> REQUIRED TASK
Reproduce every line of the following listing word for word, omitting the pictures.

> RECORD LIST

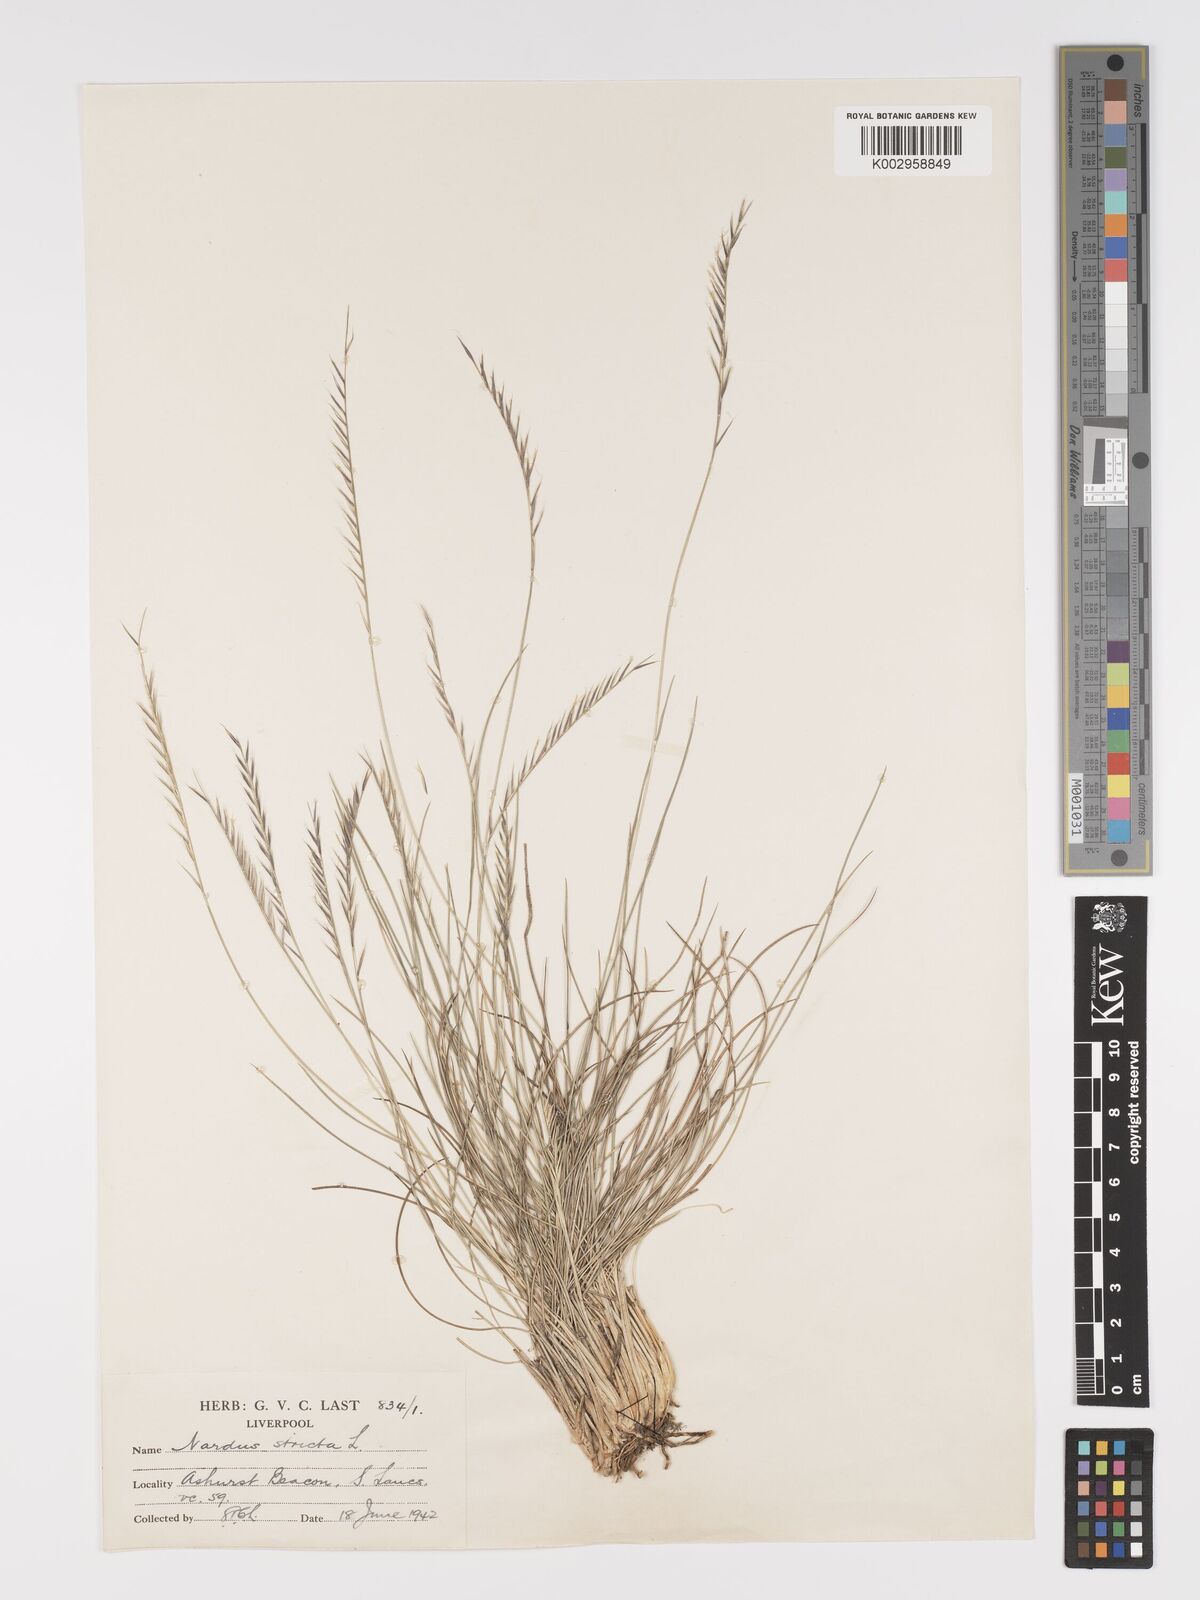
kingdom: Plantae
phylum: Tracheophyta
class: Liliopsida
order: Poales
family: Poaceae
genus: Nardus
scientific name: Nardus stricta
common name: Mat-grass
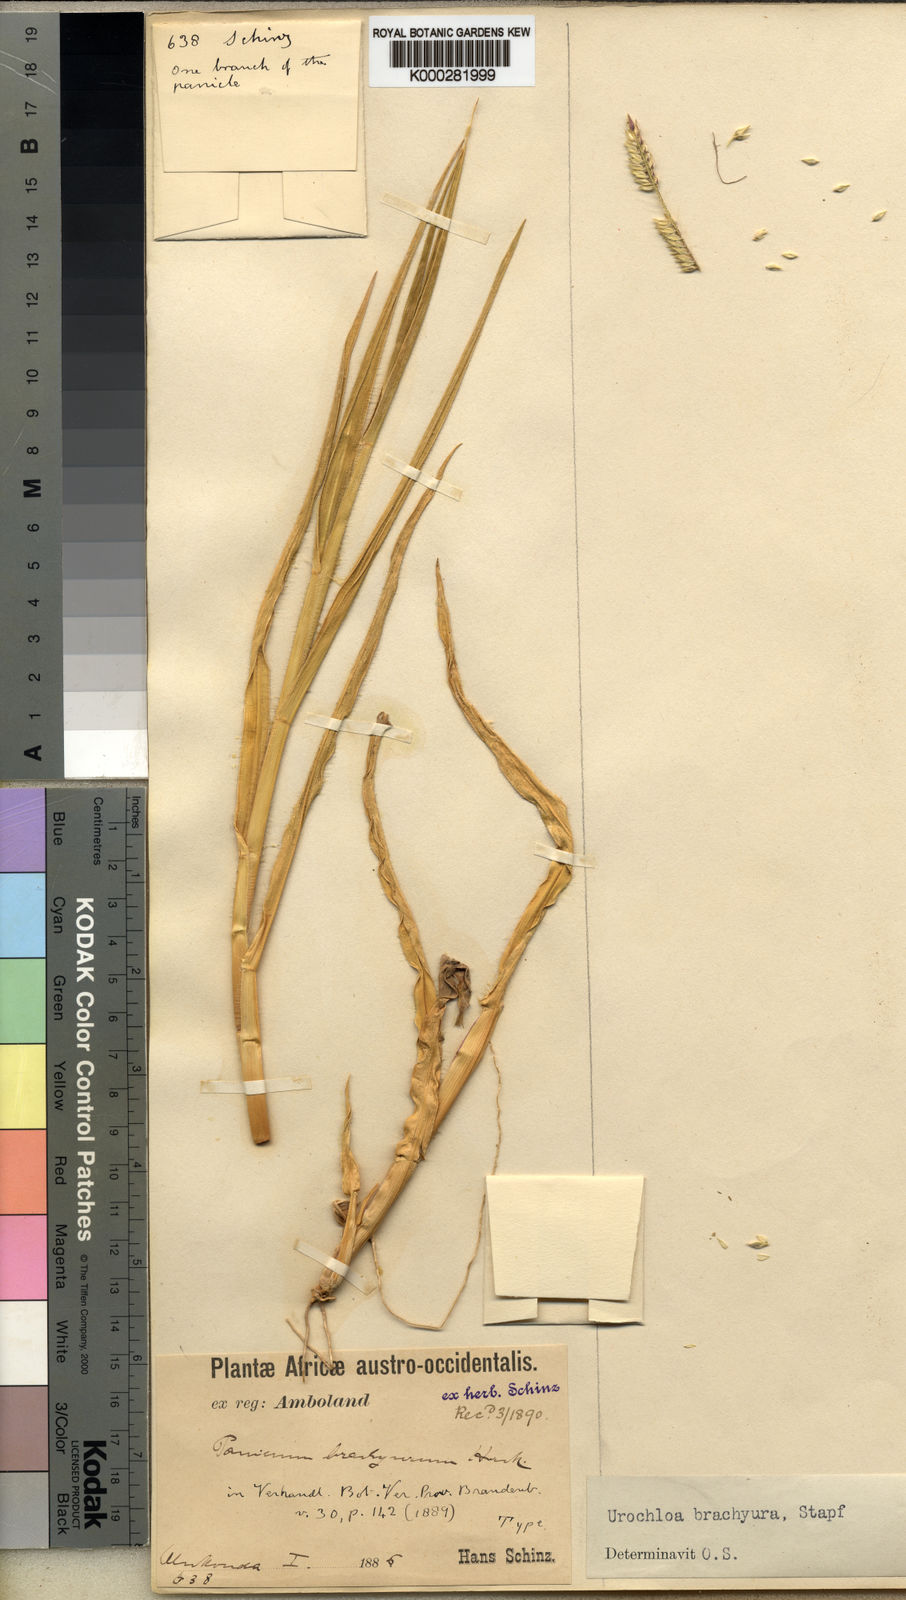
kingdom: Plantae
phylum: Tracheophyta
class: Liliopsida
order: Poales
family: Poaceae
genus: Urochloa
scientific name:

> OUTPUT FOR THIS TASK
kingdom: Plantae
phylum: Tracheophyta
class: Liliopsida
order: Poales
family: Poaceae
genus: Nardus
scientific name: Nardus stricta
common name: Mat-grass
kingdom: Plantae
phylum: Tracheophyta
class: Liliopsida
order: Poales
family: Poaceae
genus: Urochloa
scientific name:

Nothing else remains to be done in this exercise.